## start
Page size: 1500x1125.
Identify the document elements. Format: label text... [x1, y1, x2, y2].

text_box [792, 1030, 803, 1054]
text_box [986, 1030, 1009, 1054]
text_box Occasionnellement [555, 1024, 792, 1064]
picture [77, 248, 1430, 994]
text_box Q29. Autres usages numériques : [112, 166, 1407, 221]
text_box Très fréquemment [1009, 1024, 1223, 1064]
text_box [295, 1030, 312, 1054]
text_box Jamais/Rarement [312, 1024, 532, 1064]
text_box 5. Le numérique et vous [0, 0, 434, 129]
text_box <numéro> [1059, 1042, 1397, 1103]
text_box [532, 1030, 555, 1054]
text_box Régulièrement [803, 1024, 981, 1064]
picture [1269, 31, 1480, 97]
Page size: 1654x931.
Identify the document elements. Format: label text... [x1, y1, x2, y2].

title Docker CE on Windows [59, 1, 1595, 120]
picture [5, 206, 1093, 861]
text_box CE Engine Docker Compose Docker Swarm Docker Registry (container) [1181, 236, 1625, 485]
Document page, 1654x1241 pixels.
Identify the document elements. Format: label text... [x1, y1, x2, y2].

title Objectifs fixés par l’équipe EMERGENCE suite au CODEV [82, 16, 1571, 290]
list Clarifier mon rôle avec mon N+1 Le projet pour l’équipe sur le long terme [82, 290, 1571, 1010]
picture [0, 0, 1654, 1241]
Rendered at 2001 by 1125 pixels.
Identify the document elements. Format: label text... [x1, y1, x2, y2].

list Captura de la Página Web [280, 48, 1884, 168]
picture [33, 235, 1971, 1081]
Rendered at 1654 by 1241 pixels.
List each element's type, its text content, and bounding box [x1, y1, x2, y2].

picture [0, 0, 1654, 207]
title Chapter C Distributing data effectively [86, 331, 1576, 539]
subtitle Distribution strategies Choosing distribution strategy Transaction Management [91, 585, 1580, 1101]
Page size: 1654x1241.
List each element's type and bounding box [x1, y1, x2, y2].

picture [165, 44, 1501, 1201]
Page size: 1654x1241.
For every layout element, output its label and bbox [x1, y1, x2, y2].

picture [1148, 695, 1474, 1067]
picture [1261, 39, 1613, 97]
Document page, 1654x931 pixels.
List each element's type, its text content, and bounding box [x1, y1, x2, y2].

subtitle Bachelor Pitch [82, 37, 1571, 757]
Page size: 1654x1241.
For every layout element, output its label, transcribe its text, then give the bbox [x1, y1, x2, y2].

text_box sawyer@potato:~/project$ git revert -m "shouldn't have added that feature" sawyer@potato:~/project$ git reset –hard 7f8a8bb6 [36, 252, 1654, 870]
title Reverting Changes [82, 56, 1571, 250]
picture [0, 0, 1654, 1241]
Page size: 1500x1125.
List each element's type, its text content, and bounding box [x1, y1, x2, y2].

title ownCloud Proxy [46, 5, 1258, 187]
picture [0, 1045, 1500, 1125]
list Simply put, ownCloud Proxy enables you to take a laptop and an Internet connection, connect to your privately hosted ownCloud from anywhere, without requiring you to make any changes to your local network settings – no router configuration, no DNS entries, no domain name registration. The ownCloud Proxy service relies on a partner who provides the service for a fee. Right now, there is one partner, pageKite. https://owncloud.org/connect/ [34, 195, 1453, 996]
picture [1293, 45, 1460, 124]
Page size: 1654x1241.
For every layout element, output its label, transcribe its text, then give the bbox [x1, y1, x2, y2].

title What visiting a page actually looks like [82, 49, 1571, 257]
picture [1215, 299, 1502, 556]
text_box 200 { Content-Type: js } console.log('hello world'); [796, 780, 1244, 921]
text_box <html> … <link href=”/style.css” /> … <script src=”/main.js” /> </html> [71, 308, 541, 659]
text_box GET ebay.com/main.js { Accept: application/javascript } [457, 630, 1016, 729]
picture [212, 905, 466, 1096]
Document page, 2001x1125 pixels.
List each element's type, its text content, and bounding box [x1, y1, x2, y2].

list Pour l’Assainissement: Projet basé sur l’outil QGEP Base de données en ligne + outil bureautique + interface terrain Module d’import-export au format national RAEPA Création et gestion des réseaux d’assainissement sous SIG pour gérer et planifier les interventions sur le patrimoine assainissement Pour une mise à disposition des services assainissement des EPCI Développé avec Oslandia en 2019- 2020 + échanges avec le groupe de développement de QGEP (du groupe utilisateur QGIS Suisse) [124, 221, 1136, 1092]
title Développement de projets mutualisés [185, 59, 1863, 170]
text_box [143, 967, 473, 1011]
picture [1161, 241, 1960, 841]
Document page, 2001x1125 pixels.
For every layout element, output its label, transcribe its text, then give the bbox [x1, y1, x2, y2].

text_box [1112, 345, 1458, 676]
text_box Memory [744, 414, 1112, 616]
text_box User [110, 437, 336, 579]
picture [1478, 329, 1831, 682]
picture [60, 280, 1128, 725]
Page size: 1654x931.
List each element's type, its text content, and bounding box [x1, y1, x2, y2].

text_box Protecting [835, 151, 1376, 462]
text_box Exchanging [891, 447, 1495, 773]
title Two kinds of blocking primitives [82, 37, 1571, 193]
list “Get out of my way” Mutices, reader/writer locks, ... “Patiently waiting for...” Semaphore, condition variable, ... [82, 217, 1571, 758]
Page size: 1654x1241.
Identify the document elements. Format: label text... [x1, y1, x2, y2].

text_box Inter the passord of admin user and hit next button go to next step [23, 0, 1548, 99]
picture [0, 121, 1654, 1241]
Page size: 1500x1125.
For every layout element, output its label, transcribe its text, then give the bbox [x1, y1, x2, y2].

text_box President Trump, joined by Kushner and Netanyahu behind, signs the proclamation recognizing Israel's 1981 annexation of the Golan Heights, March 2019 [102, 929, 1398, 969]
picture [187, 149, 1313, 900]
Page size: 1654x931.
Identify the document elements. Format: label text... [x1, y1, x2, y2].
## end
■ Task directions ■
Which lines in the rows above contain the string "pixels"? Copy each of them out in full.

■ Exercise response ■
Document page, 1654x1241 pixels.
Rendered at 2001 by 1125 pixels.
Rendered at 1654 by 1241 pixels.
Document page, 1654x931 pixels.
Document page, 2001x1125 pixels.
Document page, 2001x1125 pixels.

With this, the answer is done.